Professor Michael Helfand Cited in Supreme Court Decision, Espinoza v. Montana Department of Revenue
Professor Michael A. Helfand's brief on behalf of the Union of Orthodox Jewish Congregations is cited in Justice Alito's concurrence in the Supreme Court decision, Espinoza v. Montana Department of Revenue. In Espinoza, the Court ruled that a state-run scholarship program funded by tax-deductible gifts could not exclude religious schools. Justice Alito cited Professor Helfand's 2017 brief, which is co-authored with Nathan Diament.
From Espinoza v. Montana Department of Revenue (Alito, J. concurrence):
Catholic and Jewish schools sprang up because the common schools were not neutral on matters of religion. "Faced with public schools that were culturally Protestant and with curriculum[s] and textbooks that were, consequently, rife with material that Catholics and Jews found offensive, many Catholics and Orthodox Jews created separate schools," and those "who could afford to do so sent their children to" those schools.16
16 Brief for Union of Orthodox Jewish Congregations of America as Amicus Curiae in Trinity Lutheran Church of Columbia, Inc. v. Comer, O. T. 2016, No. 15–577, p. 15 (internal quotation marks, citation, and brackets omitted).

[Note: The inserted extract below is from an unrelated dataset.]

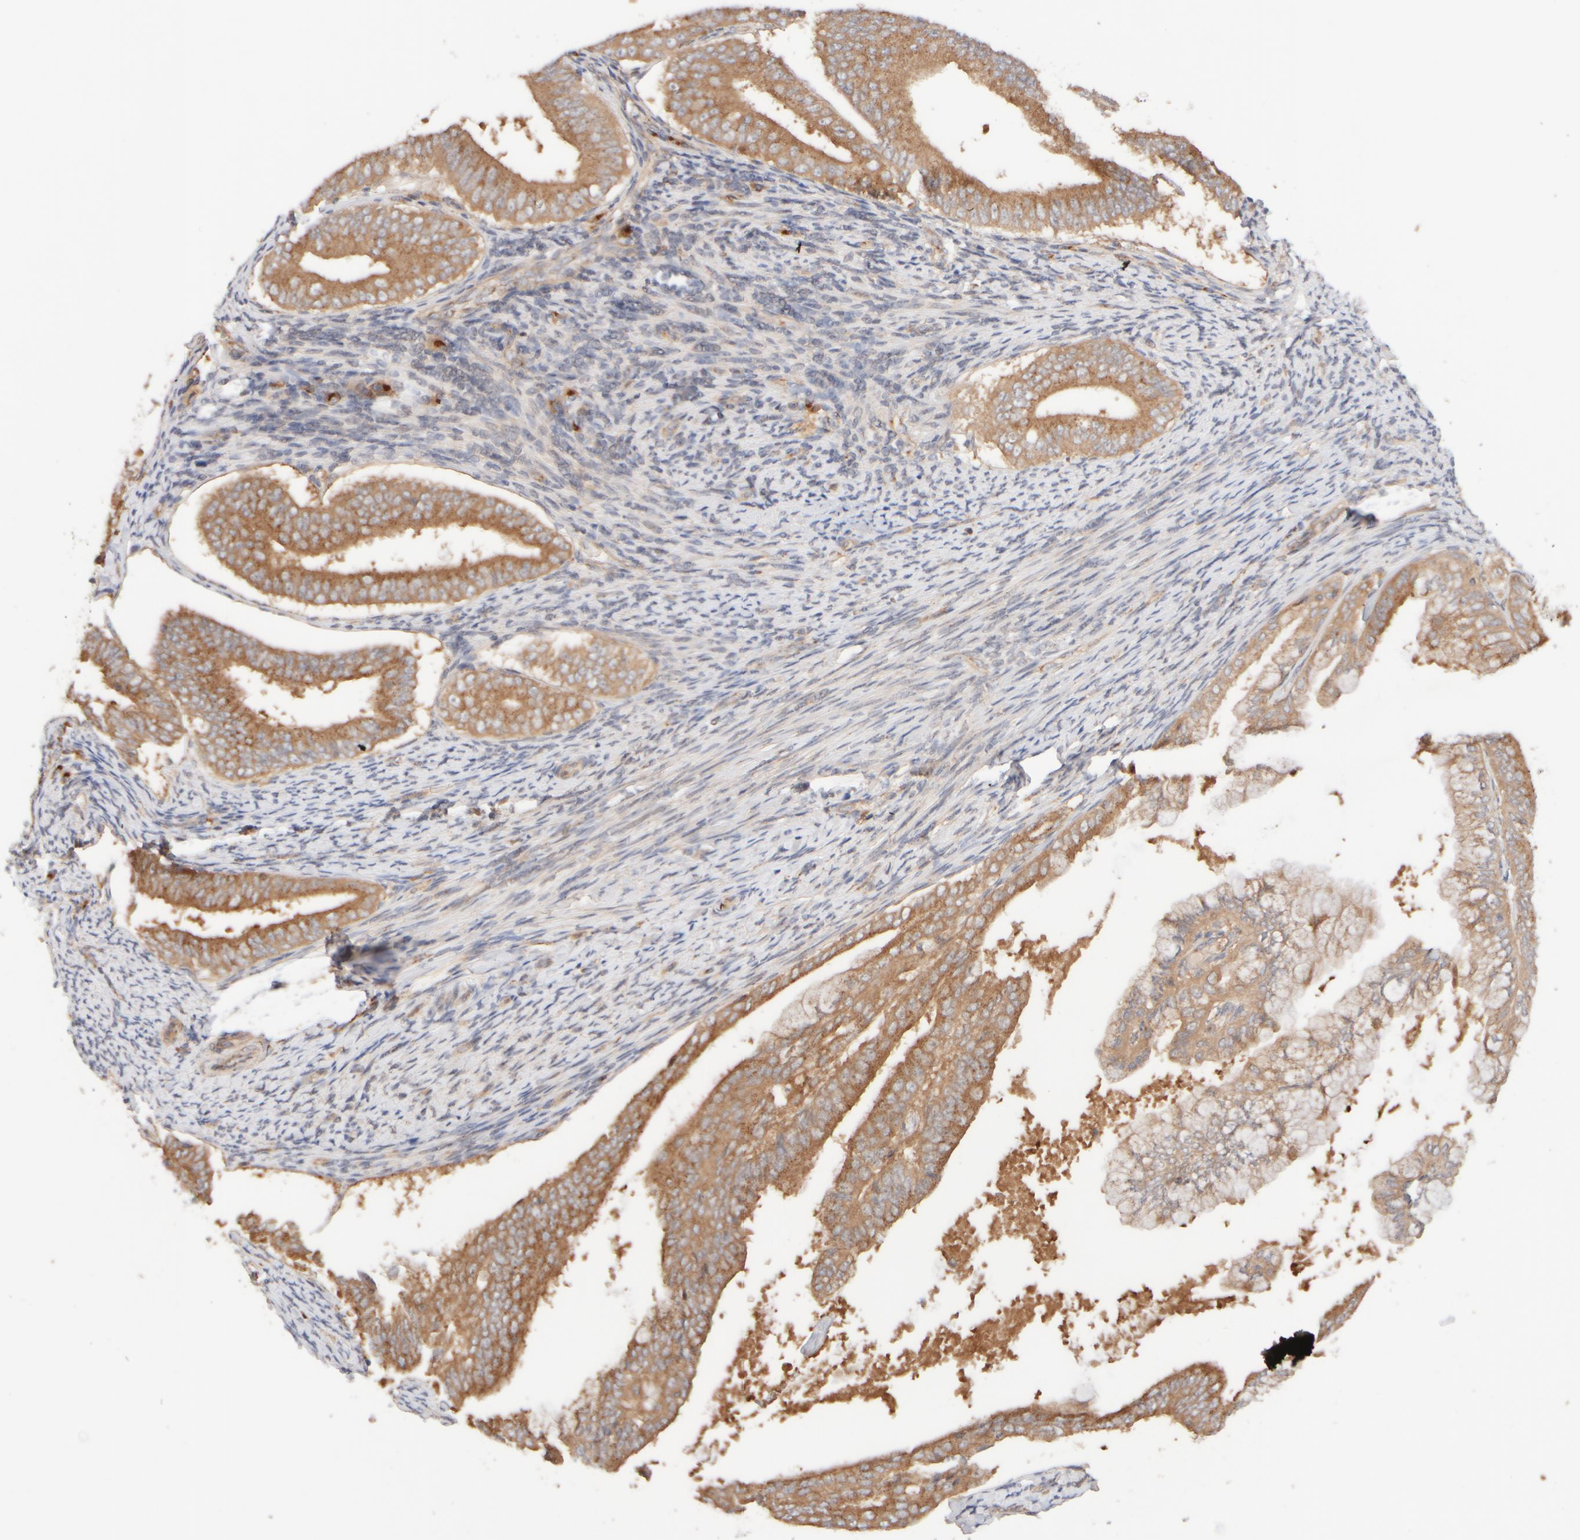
{"staining": {"intensity": "moderate", "quantity": ">75%", "location": "cytoplasmic/membranous"}, "tissue": "endometrial cancer", "cell_type": "Tumor cells", "image_type": "cancer", "snomed": [{"axis": "morphology", "description": "Adenocarcinoma, NOS"}, {"axis": "topography", "description": "Endometrium"}], "caption": "Endometrial cancer (adenocarcinoma) stained with immunohistochemistry (IHC) demonstrates moderate cytoplasmic/membranous positivity in about >75% of tumor cells.", "gene": "RABEP1", "patient": {"sex": "female", "age": 63}}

The complete Supreme Court opinion may be found here
Professor Helfand is also quoted regarding the Espinoza case in the article, "For Orthodox Groups, the Supreme Court's Ruling on Aid to Religious Schools is a Big Win," which is published in the Jewish Telegraphic Agency.
Excerpt from "For Orthodox Groups, the Supreme Court's Ruling on Aid to Religious Schools is a Big Win"
"If you wanted to boil down the key contribution of the opinion, it's the application of the rule from 2017 to schools," said Michael Helfand, associate dean for faculty and research at Pepperdine University's Caruso School of Law. "Ultimately it nudges the ball down the road in terms of the ability of schools to get equal treatment."